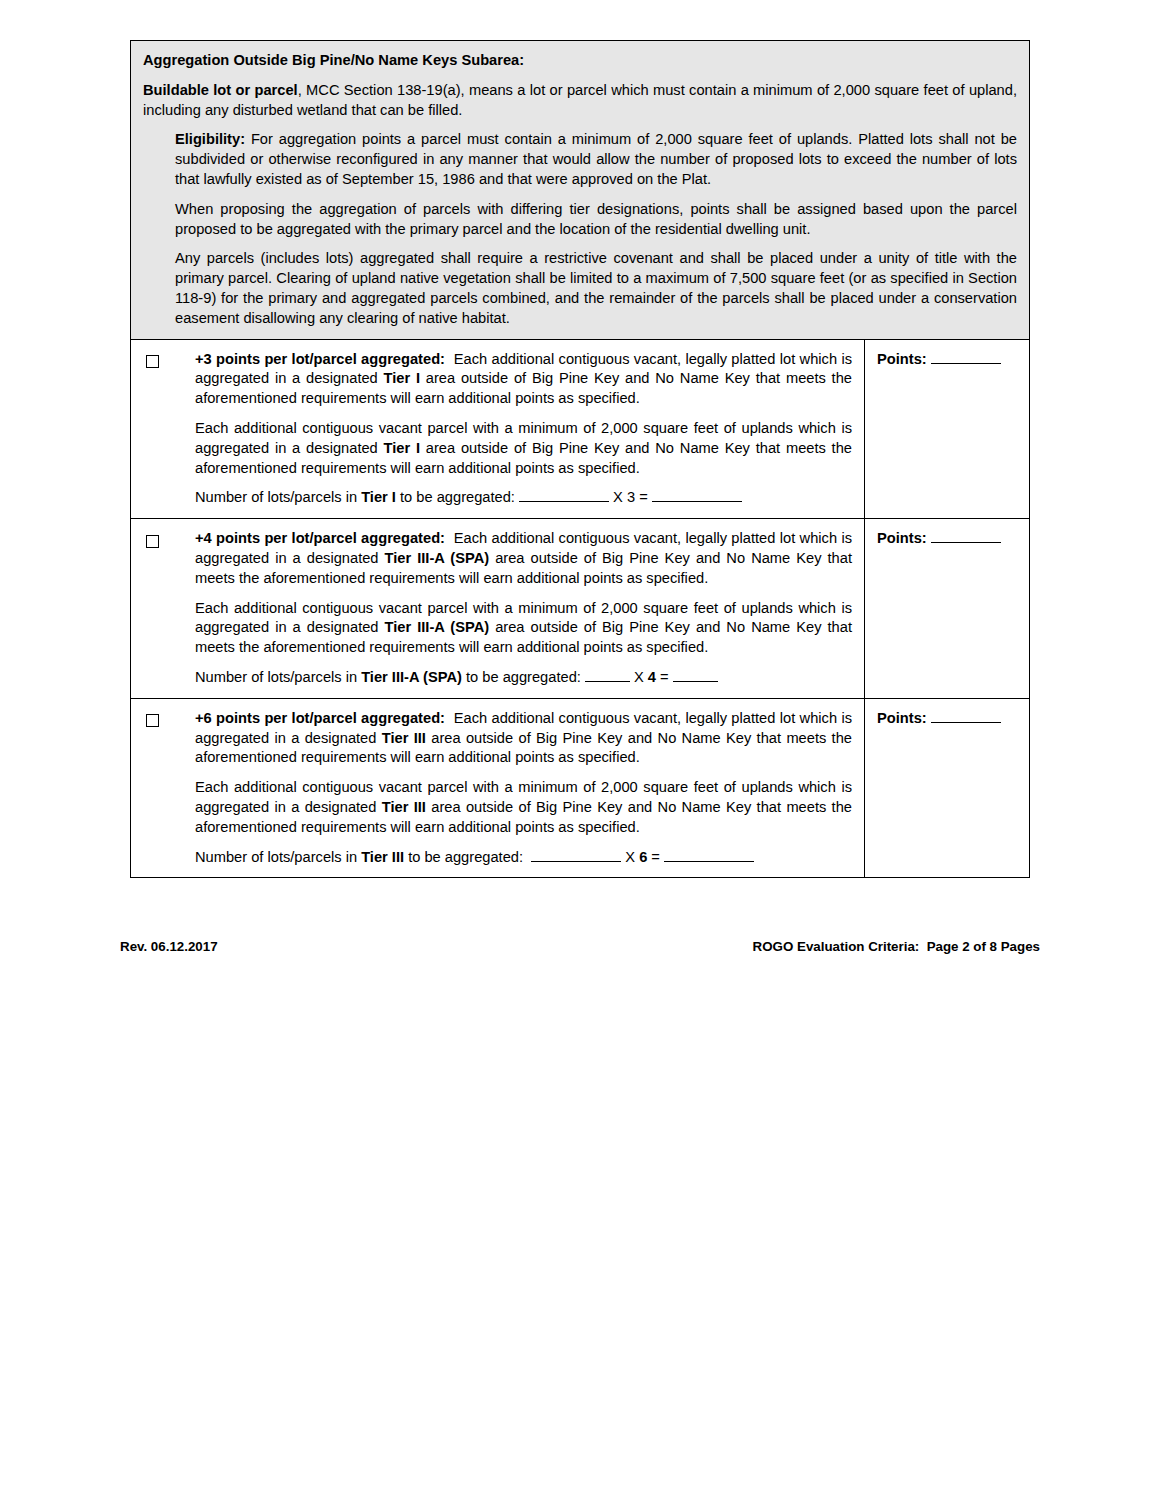| Aggregation Outside Big Pine/No Name Keys Subarea: Buildable lot or parcel , MCC Section 138-19(a), means a lot or parcel which must contain a minimum of 2,000 square feet of upland, including any disturbed wetland that can be filled. Eligibility: For aggregation points a parcel must contain a minimum of 2,000 square feet of uplands. Platted lots shall not be subdivided or otherwise reconfigured in any manner that would allow the number of proposed lots to exceed the number of lots that lawfully existed as of September 15, 1986 and that were approved on the Plat. When proposing the aggregation of parcels with differing tier designations, points shall be assigned based upon the parcel proposed to be aggregated with the primary parcel and the location of the residential dwelling unit. Any parcels (includes lots) aggregated shall require a restrictive covenant and shall be placed under a unity of title with the primary parcel. Clearing of upland native vegetation shall be limited to a maximum of 7,500 square feet (or as specified in Section 118-9) for the primary and aggregated parcels combined, and the remainder of the parcels shall be placed under a conservation easement disallowing any clearing of native habitat. |
| | +3 points per lot/parcel aggregated: Each additional contiguous vacant, legally platted lot which is aggregated in a designated Tier I area outside of Big Pine Key and No Name Key that meets the aforementioned requirements will earn additional points as specified. Each additional contiguous vacant parcel with a minimum of 2,000 square feet of uplands which is aggregated in a designated Tier I area outside of Big Pine Key and No Name Key that meets the aforementioned requirements will earn additional points as specified. Number of lots/parcels in Tier I to be aggregated: X 3 = | Points: |
| | +4 points per lot/parcel aggregated: Each additional contiguous vacant, legally platted lot which is aggregated in a designated Tier III-A (SPA) area outside of Big Pine Key and No Name Key that meets the aforementioned requirements will earn additional points as specified. Each additional contiguous vacant parcel with a minimum of 2,000 square feet of uplands which is aggregated in a designated Tier III-A (SPA) area outside of Big Pine Key and No Name Key that meets the aforementioned requirements will earn additional points as specified. Number of lots/parcels in Tier III-A (SPA) to be aggregated: X 4 = | Points: |
| | +6 points per lot/parcel aggregated: Each additional contiguous vacant, legally platted lot which is aggregated in a designated Tier III area outside of Big Pine Key and No Name Key that meets the aforementioned requirements will earn additional points as specified. Each additional contiguous vacant parcel with a minimum of 2,000 square feet of uplands which is aggregated in a designated Tier III area outside of Big Pine Key and No Name Key that meets the aforementioned requirements will earn additional points as specified. Number of lots/parcels in Tier III to be aggregated: X 6 = | Points: |
Rev. 06.12.2017
ROGO Evaluation Criteria: Page 2 of 8 Pages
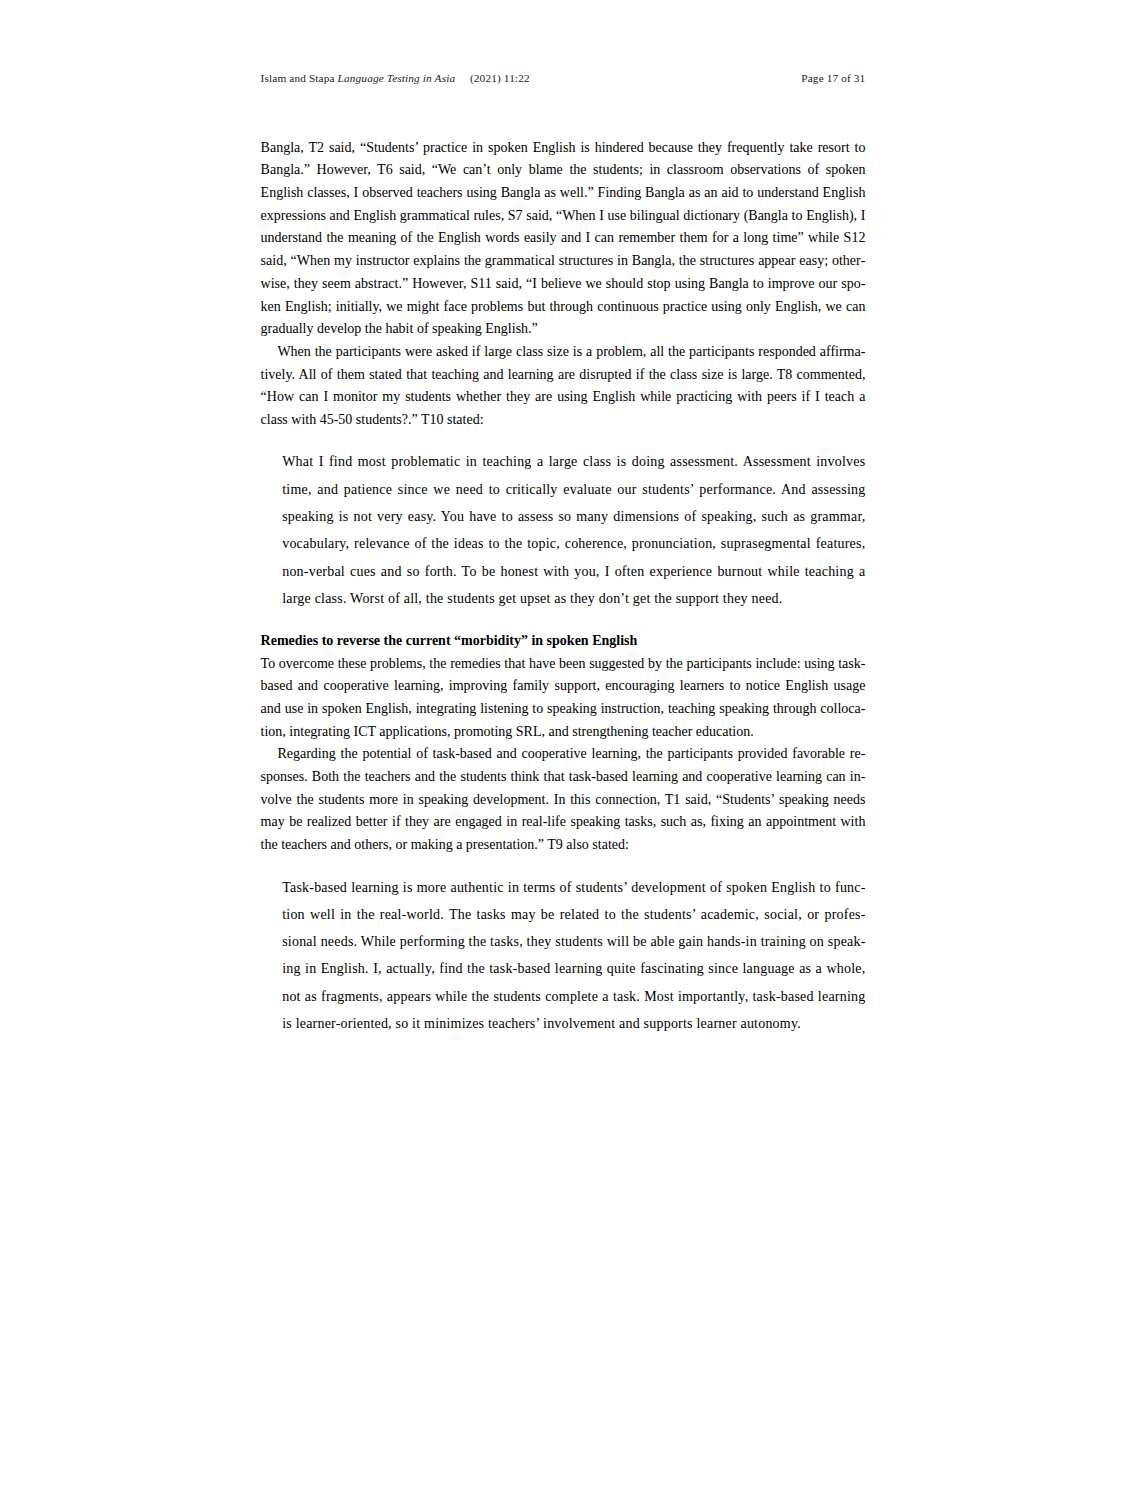Islam and Stapa Language Testing in Asia (2021) 11:22
Page 17 of 31
Bangla, T2 said, “Students’ practice in spoken English is hindered because they frequently take resort to Bangla.” However, T6 said, “We can’t only blame the students; in classroom observations of spoken English classes, I observed teachers using Bangla as well.” Finding Bangla as an aid to understand English expressions and English grammatical rules, S7 said, “When I use bilingual dictionary (Bangla to English), I understand the meaning of the English words easily and I can remember them for a long time” while S12 said, “When my instructor explains the grammatical structures in Bangla, the structures appear easy; otherwise, they seem abstract.” However, S11 said, “I believe we should stop using Bangla to improve our spoken English; initially, we might face problems but through continuous practice using only English, we can gradually develop the habit of speaking English.”
When the participants were asked if large class size is a problem, all the participants responded affirmatively. All of them stated that teaching and learning are disrupted if the class size is large. T8 commented, “How can I monitor my students whether they are using English while practicing with peers if I teach a class with 45-50 students?.” T10 stated:
What I find most problematic in teaching a large class is doing assessment. Assessment involves time, and patience since we need to critically evaluate our students’ performance. And assessing speaking is not very easy. You have to assess so many dimensions of speaking, such as grammar, vocabulary, relevance of the ideas to the topic, coherence, pronunciation, suprasegmental features, non-verbal cues and so forth. To be honest with you, I often experience burnout while teaching a large class. Worst of all, the students get upset as they don’t get the support they need.
Remedies to reverse the current “morbidity” in spoken English
To overcome these problems, the remedies that have been suggested by the participants include: using task-based and cooperative learning, improving family support, encouraging learners to notice English usage and use in spoken English, integrating listening to speaking instruction, teaching speaking through collocation, integrating ICT applications, promoting SRL, and strengthening teacher education.
Regarding the potential of task-based and cooperative learning, the participants provided favorable responses. Both the teachers and the students think that task-based learning and cooperative learning can involve the students more in speaking development. In this connection, T1 said, “Students’ speaking needs may be realized better if they are engaged in real-life speaking tasks, such as, fixing an appointment with the teachers and others, or making a presentation.” T9 also stated:
Task-based learning is more authentic in terms of students’ development of spoken English to function well in the real-world. The tasks may be related to the students’ academic, social, or professional needs. While performing the tasks, they students will be able gain hands-in training on speaking in English. I, actually, find the task-based learning quite fascinating since language as a whole, not as fragments, appears while the students complete a task. Most importantly, task-based learning is learner-oriented, so it minimizes teachers’ involvement and supports learner autonomy.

» **Task details**
Print exactly the lines above from the one with "Remedies to reverse" to the one with "Regarding the potential", including both.

» **Output for this exercise**
Remedies to reverse the current “morbidity” in spoken English
To overcome these problems, the remedies that have been suggested by the participants include: using task-based and cooperative learning, improving family support, encouraging learners to notice English usage and use in spoken English, integrating listening to speaking instruction, teaching speaking through collocation, integrating ICT applications, promoting SRL, and strengthening teacher education.
Regarding the potential of task-based and cooperative learning, the participants provided favorable responses. Both the teachers and the students think that task-based learning and cooperative learning can involve the students more in speaking development. In this connection, T1 said, “Students’ speaking needs may be realized better if they are engaged in real-life speaking tasks, such as, fixing an appointment with the teachers and others, or making a presentation.” T9 also stated:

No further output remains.